I say, "It is - very."
He says, "You'd better have it mended without loss of time."
But I suggest, "Why not you ?"
"Show me the 'greement," he replies. "Let me see it in writing that I got to do it, and then I'll see about it."
I know, and he knows, there is no agreement. My wife and I look blankly at each other. Mr. COMPO whistles.
After awhile, Mr. COMPO says he doesn't wish to be hard upon me.
I feel grateful.
He says he thinks he sees his way. I am more grateful. His way that he sees is that I should give him five pounds and leave it all to him. He refuses to have it all left to him without the five pounds, so I give him the money, and he goes away. In the course of the afternoon he sends two lads and a ladder; the ladder is laid on a flower-bed sown with the choicest seed ; the lads seat themselves on my door-step and play at shove-halfpenny.

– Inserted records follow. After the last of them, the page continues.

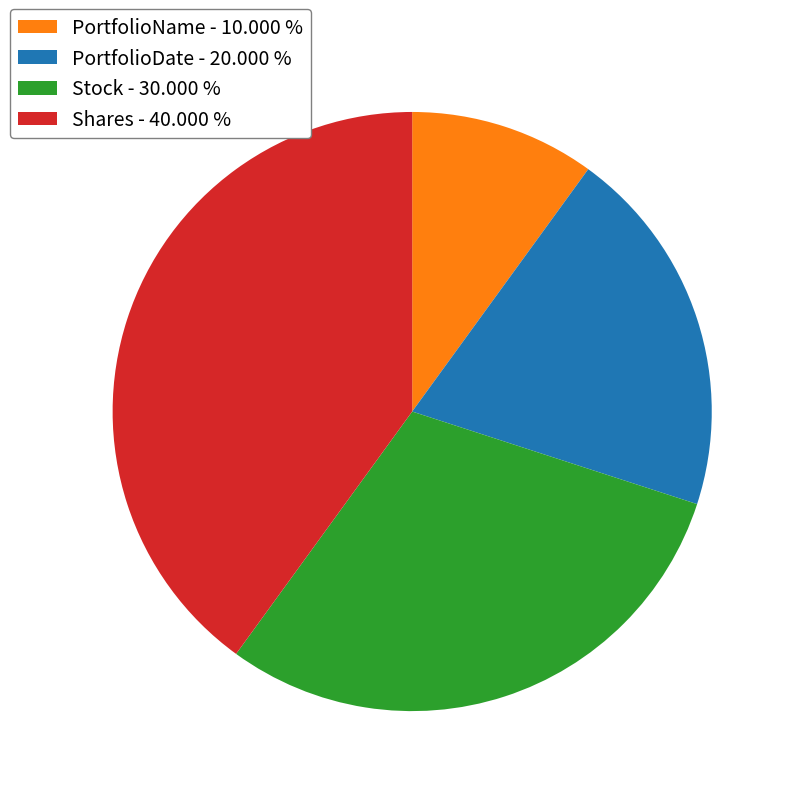

Is the sum of Stock - 30.000 % and PortfolioName - 10.000 % greater than half?

No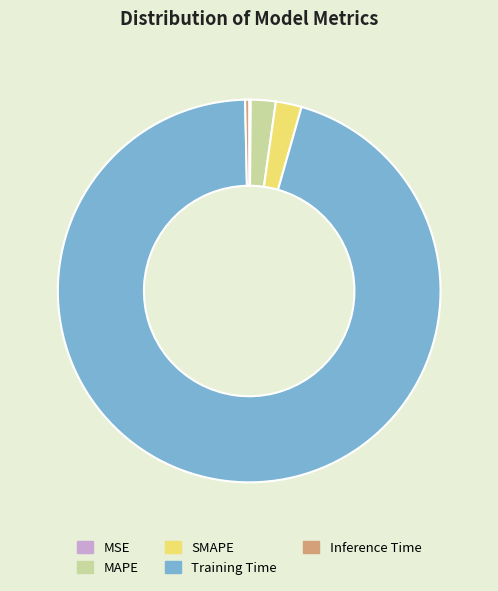

Is it true that Inference Time is 9% of the pie?

False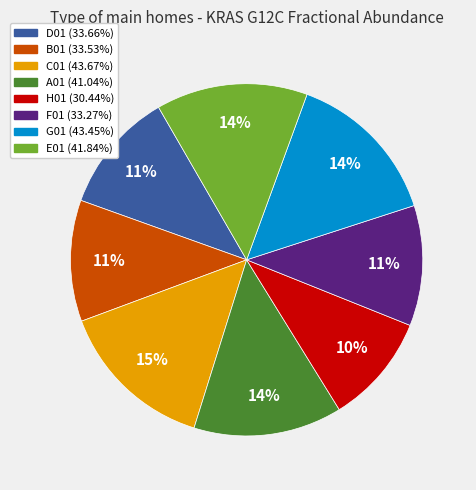

How many slices are in this pie chart?

8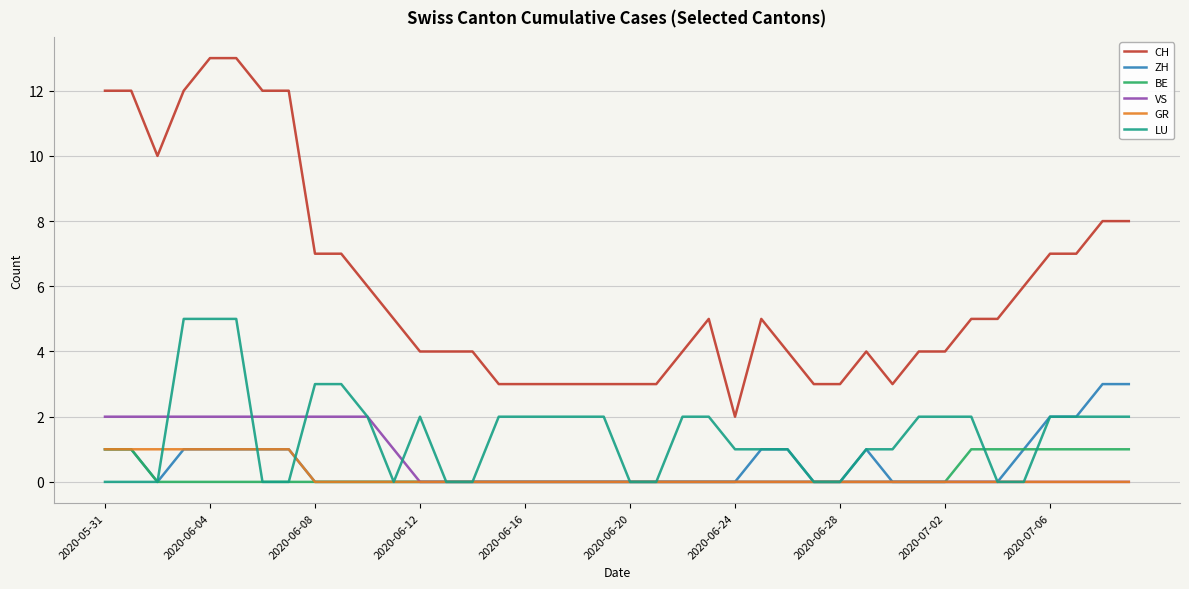

What is the maximum value shown in the chart?

13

The day passes by. In the evening Mr. COMPO comes again, redder in the face, particularly about the nose - muddier in the person, particularly about the boots. He wants to see me. He has his wish. His speech is thick - his utterance is indistinct. He expresses his desire to "fetch someone a sender," which I do not encourage. He expresses a further desire to drink, adding, at my expense, which I refuse to entertain. He expresses an opinion that I am no gentleman, and then calls upon me for a song. I retreat. He howls defiance after me.
He continues to howl. A policeman appears. I tell him to turn Mr. COMPO out of the house. He says he has no authority. Eventually Mr. COMPO falls out himself. I close the door. Quiet begins, and I am happy.
In an hour's time I hear noises in the kitchen, and find the policeman making himself at home. In answer to my question, he says he's been looking at the window-fastenings. I ask him the name of his inspector, and he says "Walker." Servant laughs. I wonder why. Policeman adds, furthermore, it's dry work looking at window-fastenings, and he'd like to drink my health, if it's all the same to me. It isn't all the same to me ; but he departs with the avowed intention of drinking my health, touching his hat, till I begin to think there is something wrong. Looking in my purse, find I've given him half-a-sovereign instead of sixpence.
Later on I hear a giggling in the kitchen. Go down and find the servant cleaning a pair of boots. Ask her if she's been giggling ? She says, "Lor, no;" and hazards a guess that it might have been the black beetles. ROSE ANNA doesn't think it likely. Midnight - Bed. Sleep ? No. Noises, whisperings, and hammerings outside the window. It isn't beetles this time. ROSE ANNA trembles, and suggests thieves. She also hints at murder. Where are my pistols?